Provided information: Begin

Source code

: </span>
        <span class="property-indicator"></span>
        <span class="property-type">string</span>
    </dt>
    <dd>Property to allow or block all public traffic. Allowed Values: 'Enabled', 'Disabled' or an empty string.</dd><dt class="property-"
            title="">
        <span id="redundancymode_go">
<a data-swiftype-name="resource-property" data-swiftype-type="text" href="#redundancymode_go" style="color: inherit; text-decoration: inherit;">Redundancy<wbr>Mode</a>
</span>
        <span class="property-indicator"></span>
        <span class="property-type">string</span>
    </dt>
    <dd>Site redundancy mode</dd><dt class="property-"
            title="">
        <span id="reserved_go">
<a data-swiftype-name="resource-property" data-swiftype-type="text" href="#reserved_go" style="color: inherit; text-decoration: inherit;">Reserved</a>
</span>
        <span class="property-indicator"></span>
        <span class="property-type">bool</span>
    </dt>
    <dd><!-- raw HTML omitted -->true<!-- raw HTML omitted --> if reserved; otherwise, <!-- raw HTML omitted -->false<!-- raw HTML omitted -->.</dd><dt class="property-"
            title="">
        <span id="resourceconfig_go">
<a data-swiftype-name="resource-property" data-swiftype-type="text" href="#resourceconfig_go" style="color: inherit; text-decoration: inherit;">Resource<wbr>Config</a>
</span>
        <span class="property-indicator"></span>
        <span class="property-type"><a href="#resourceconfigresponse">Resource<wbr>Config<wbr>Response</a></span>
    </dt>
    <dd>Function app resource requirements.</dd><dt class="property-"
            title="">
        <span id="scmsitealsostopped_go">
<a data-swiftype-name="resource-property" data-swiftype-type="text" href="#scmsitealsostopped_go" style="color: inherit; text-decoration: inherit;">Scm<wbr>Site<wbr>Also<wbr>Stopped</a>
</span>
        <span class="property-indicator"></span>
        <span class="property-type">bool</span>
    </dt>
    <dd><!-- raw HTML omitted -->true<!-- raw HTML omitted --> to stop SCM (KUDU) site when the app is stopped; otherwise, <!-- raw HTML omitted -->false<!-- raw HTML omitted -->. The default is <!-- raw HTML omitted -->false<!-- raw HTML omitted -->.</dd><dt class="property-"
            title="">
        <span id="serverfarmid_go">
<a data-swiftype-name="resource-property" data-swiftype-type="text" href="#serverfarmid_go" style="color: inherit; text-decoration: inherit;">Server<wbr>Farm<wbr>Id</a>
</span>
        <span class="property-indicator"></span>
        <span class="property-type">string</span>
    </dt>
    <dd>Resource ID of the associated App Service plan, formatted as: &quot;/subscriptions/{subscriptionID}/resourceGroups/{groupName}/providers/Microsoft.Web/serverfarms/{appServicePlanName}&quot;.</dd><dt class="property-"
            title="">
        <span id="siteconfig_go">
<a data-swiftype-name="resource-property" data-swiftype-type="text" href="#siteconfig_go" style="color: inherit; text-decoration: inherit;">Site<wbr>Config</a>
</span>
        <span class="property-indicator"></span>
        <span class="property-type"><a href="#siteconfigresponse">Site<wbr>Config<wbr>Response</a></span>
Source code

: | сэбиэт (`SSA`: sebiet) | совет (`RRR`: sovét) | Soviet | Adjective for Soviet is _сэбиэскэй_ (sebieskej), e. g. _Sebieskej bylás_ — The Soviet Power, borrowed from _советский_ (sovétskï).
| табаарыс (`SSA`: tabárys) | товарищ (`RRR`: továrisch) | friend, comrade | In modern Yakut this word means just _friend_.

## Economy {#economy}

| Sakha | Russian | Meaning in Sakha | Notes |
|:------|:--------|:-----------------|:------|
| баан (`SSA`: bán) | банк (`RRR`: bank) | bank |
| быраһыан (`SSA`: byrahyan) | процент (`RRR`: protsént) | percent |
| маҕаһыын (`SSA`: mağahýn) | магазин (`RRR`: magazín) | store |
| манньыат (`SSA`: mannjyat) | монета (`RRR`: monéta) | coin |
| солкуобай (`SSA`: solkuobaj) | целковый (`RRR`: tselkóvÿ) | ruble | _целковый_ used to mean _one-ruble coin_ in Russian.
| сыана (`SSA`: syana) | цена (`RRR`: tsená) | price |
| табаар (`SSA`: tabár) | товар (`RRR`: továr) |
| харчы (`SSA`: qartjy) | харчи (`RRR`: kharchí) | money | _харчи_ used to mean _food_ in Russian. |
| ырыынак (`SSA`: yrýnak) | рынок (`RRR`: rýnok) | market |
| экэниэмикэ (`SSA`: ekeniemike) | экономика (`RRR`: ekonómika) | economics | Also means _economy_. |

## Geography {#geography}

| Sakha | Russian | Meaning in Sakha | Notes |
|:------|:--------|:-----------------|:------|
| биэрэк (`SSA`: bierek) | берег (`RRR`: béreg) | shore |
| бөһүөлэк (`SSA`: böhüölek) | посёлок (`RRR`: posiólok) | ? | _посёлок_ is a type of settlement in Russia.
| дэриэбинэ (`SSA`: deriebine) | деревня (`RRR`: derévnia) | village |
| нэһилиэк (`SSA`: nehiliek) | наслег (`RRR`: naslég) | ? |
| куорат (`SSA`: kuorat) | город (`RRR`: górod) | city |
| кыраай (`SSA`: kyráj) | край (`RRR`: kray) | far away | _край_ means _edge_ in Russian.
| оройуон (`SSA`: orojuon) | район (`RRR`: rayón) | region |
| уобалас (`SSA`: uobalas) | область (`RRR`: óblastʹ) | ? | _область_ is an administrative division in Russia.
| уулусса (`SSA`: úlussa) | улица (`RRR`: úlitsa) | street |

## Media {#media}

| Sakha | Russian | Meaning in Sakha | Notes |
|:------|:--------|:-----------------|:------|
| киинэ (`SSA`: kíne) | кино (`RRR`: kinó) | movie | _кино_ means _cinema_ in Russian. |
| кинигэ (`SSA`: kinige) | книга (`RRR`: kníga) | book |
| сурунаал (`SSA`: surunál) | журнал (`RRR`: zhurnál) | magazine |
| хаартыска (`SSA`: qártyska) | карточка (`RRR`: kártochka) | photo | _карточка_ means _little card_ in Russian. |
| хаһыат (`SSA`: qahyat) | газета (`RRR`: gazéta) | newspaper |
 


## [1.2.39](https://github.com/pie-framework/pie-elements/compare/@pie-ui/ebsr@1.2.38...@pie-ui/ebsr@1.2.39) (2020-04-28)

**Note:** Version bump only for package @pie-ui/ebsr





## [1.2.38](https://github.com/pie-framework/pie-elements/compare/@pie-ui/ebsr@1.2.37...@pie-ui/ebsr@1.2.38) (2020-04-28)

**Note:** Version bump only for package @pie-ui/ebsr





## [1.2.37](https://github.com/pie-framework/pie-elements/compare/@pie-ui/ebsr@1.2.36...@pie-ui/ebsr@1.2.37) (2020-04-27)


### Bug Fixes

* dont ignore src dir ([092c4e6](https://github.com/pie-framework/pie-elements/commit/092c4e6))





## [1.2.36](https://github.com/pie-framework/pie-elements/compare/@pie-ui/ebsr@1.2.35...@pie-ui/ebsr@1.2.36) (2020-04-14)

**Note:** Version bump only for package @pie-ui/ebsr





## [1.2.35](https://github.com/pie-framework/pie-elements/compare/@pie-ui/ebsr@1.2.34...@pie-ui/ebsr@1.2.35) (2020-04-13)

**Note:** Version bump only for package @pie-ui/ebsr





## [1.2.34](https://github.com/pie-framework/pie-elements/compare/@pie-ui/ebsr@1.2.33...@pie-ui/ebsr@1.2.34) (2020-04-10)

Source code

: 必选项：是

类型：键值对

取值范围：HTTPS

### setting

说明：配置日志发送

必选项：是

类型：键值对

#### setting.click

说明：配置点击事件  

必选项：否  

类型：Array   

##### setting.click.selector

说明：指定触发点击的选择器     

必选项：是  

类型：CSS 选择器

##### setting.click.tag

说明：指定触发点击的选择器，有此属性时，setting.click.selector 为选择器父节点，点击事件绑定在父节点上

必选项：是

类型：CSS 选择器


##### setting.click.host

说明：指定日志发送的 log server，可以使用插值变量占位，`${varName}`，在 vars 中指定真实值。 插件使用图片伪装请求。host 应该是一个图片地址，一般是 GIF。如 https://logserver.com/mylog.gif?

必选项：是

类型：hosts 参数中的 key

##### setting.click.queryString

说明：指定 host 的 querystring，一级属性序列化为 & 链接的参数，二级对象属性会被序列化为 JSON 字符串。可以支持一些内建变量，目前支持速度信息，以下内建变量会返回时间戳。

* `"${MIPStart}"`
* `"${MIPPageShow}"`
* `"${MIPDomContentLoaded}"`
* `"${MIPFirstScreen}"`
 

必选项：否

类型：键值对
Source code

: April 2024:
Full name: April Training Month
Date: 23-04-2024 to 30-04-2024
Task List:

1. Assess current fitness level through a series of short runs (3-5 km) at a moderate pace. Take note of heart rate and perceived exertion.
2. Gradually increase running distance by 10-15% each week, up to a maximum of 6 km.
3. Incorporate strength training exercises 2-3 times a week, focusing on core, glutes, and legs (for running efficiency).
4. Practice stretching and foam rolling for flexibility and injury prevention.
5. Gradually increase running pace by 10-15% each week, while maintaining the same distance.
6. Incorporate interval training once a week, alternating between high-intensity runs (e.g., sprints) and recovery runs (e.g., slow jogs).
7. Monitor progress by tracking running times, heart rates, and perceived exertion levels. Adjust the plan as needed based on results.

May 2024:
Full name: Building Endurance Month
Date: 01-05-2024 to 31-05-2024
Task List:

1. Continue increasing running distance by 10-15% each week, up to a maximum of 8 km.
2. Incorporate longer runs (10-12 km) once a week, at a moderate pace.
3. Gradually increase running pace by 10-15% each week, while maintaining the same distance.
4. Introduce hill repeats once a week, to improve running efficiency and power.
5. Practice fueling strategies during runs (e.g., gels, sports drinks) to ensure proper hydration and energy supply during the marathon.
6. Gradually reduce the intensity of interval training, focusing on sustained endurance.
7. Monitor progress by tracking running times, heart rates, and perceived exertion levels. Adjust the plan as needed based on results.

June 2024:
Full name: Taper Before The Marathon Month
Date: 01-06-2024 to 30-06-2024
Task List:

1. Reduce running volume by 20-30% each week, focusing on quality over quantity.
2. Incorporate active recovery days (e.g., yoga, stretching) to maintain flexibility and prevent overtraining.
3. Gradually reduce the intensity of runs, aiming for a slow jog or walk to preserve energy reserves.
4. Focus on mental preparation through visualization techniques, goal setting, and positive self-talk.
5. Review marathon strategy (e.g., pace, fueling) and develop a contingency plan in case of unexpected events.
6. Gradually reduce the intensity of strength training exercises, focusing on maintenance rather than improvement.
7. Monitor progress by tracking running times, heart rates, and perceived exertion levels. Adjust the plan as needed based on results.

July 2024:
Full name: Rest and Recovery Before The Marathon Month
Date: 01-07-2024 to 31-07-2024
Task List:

Provided information: End

- [Exercise prompt]:
Reproduce the material above word for word, from the line containing "1. Continue increasing" up to and including the line containing "4. Introduce hill".

- [Task answer]:
1. Continue increasing running distance by 10-15% each week, up to a maximum of 8 km.
2. Incorporate longer runs (10-12 km) once a week, at a moderate pace.
3. Gradually increase running pace by 10-15% each week, while maintaining the same distance.
4. Introduce hill repeats once a week, to improve running efficiency and power.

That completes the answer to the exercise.